Two weeks after induction and the removal of culture medium, the induced cells were fixed in 4% paraformaldehyde in PBS for 10 minutes at room temperature, washed three times with PBS, treated with 0.05% Triton X-100 for 15 minutes at room temperature, washed three times with PBS, blocked with 3% bovine serum albumin/PBS for 30 minutes at room temperature, and incubated with mouse anti-human nestin monoclonal antibody (1:200; Chemicon, Temecula, CA, USA) and rabbit anti-anti-sox1 (1:10; Chemicon) or β-III tubulin (1:500; Chemicon) polyclonal antibodies. All antibodies were diluted in PBS and incubated overnight at 4°C. The next day cells were washed three times with PBS, incubated with Cy3-conjugated goat anti-mouse or rabbit IgG (1:100; Jackson Immunoresearch, West Grove, PA, USA) at room temperature for 1 hour, washed once with PBS, nuclei counterstained with 4’,6-diamidino-2-phenylindole and fluorescent signals visualized and captured using a confocal microscope (FV500; Olympus). The neural precursor differentiation efficiency was calculated as the mean ratio of Nestin positive cells to 4’,6-diamidino-2-phenylindole-stained nuclei in ten randomly selected fields (200-fold) in three independent experiments. The expression of Nestin, Sox-1, β-III Tubulin in neural rosette cells were observed under a confocal microscope, and the number of structures formed was counted in ten fields of view in each group.

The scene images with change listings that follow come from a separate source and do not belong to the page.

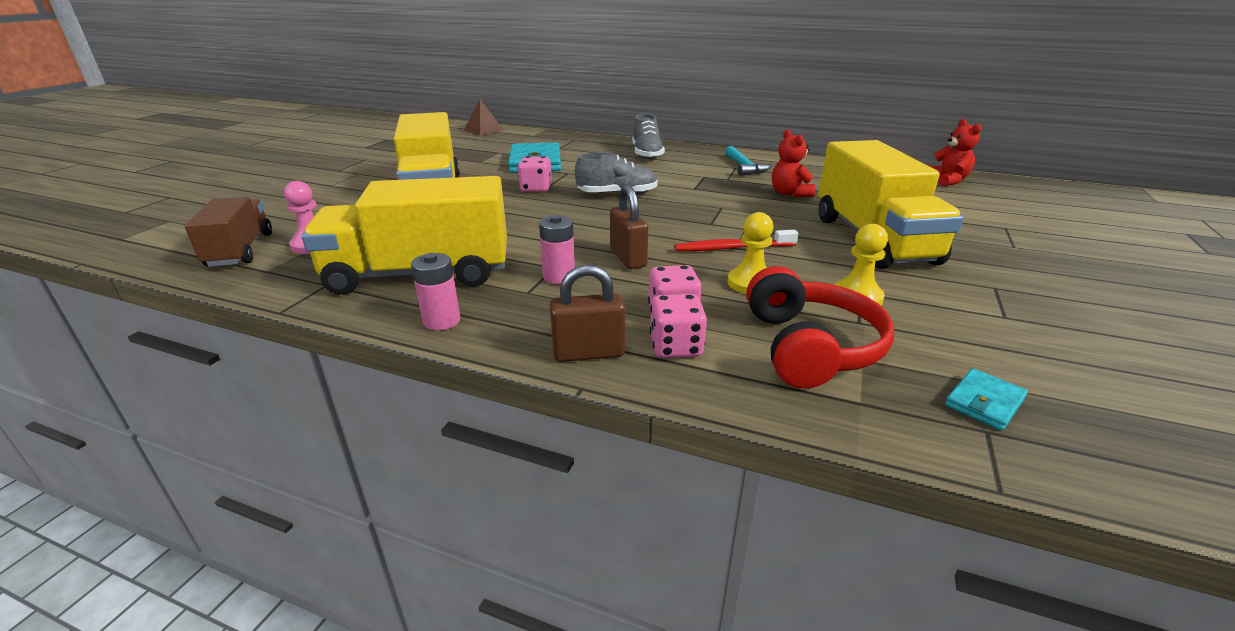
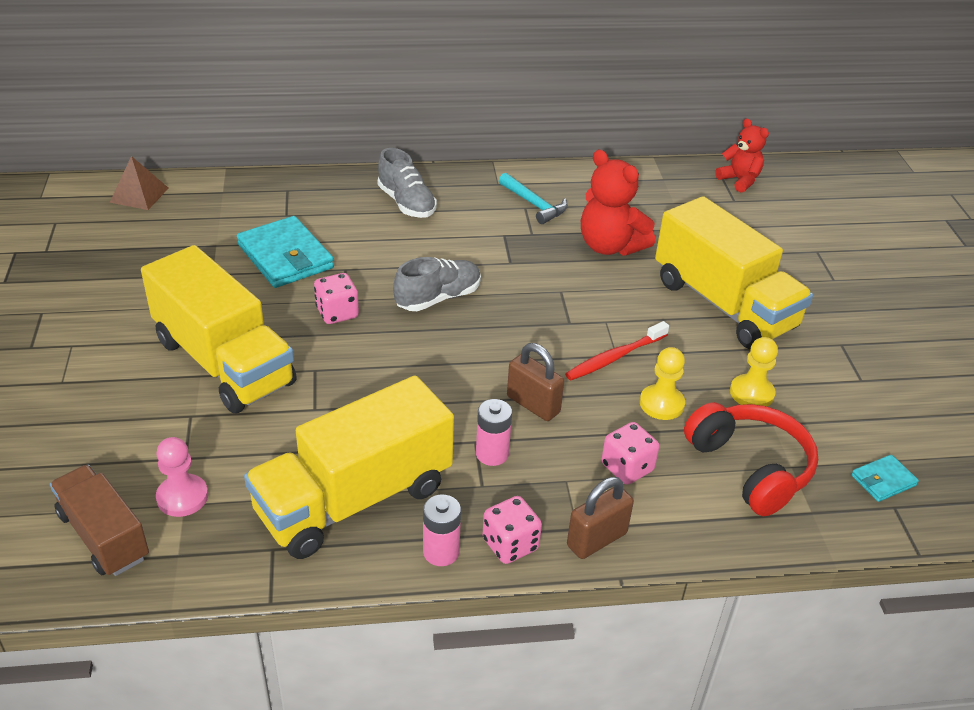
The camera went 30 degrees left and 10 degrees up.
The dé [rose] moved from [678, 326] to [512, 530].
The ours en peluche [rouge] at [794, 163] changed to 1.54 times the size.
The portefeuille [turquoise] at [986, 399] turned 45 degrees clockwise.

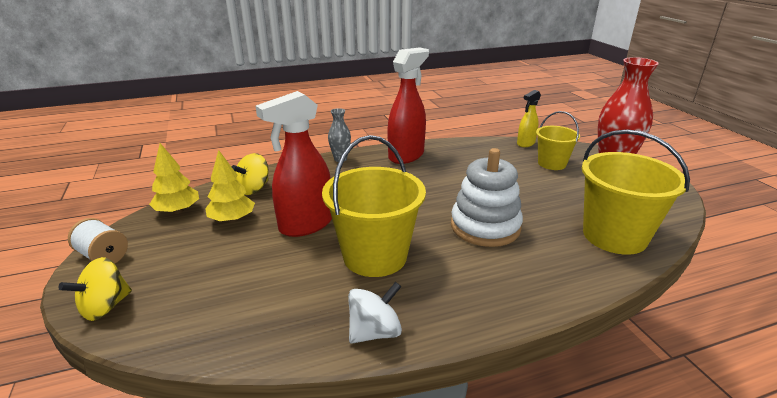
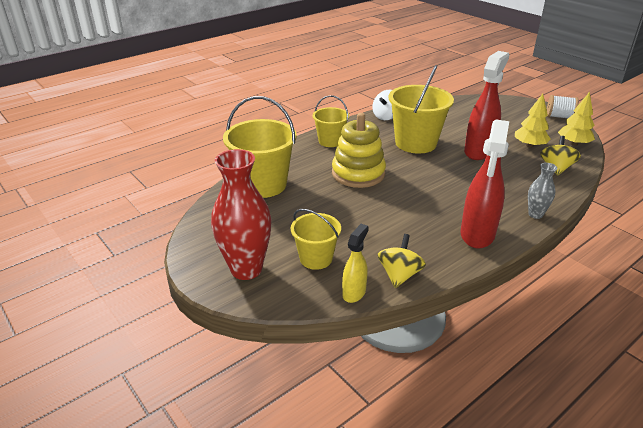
The camera went 160 degrees right and 5 degrees up.
The seau [jaune] at [331, 121] appeared.
The jouet à empiler [blanc] at [487, 197] became the jouet à empiler [jaune] at [359, 150].
The toupie [jaune] moved from [95, 289] to [402, 261].

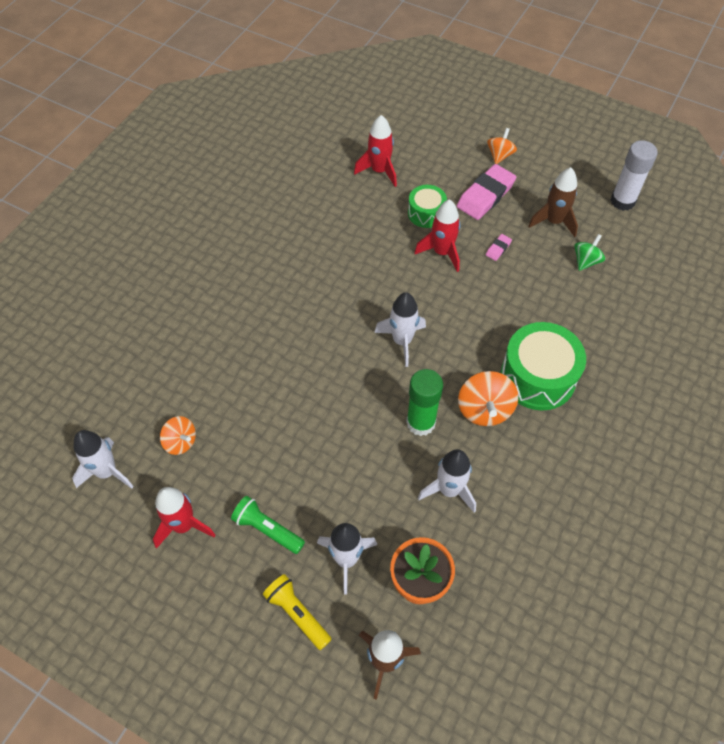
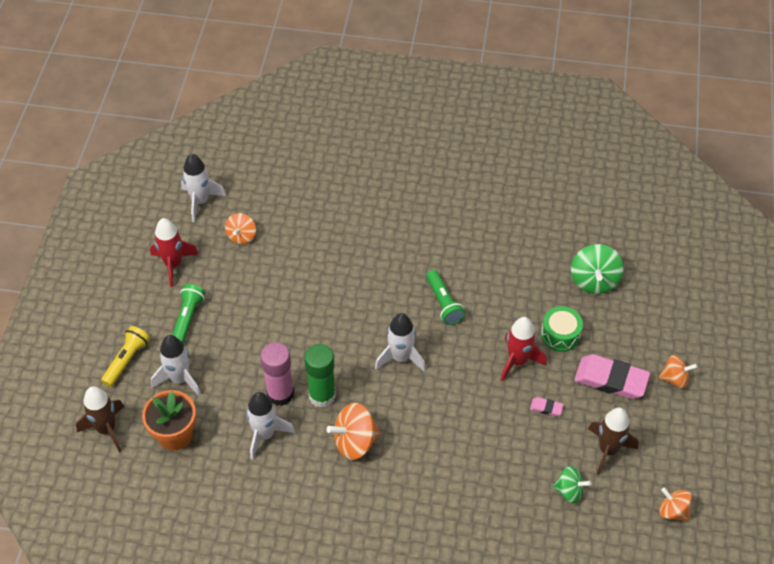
The camera went 70 degrees right and 5 degrees down.
The bâton de colle [rose] at [277, 374] appeared.
The lampe de poche [vert] at [445, 297] appeared.
The fusée [rouge] at [375, 151] was replaced by the toupie [vert] at [597, 269].
The bâton de colle [blanc] at [634, 175] was replaced by the toupie [orange] at [675, 504].
The tambour [vert] at [543, 366] disappeared.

Reverse transcription-PCR detection of gene expression of neural cell markers in neural precursors

Two weeks after induction, reverse transcription-PCR analysis was performed using GAPDH as a housekeeping gene. Nestin and Sox-1 are specific markers of neural precursors[4]. The neural rosettes in the Noggin-induced and basic fibroblast growth factor-induced groups were digested into single cells, and gene expression was quantified using reverse transcription-PCR. Total RNA was extracted using TRIzol reagent (Invitrogen, Grand Island, NY, USA) and RNase-free DNase (Promega, Madison, WI, USA), then cDNA was synthesized from 2 μg RNA using random primers and M-MLV reverse transcriptase (Promega) according to the manufacturer's protocol.

The primers and annealing temperatures are described as follows:

PCR was performed by denaturation at 94°C for 2 minutes; a suitable number of cycles of 30-second denaturation, 30-second annealing, 30-second extension at 72°C; followed by a final 5 minute extension at 94°C and holding at 4°C. The amplification products were electrophoresed on 2% agarose gel and were stained with ethidium bromide (Sigma).

Statistical analysis

Data were expressed as mean ± SD, and were analyzed using SAS 8.1 software (SAS Institute Inc. Cary, NC, USA). The two-sample t-test was used to analyze the data. P values < 0.05 were considered statistically significant.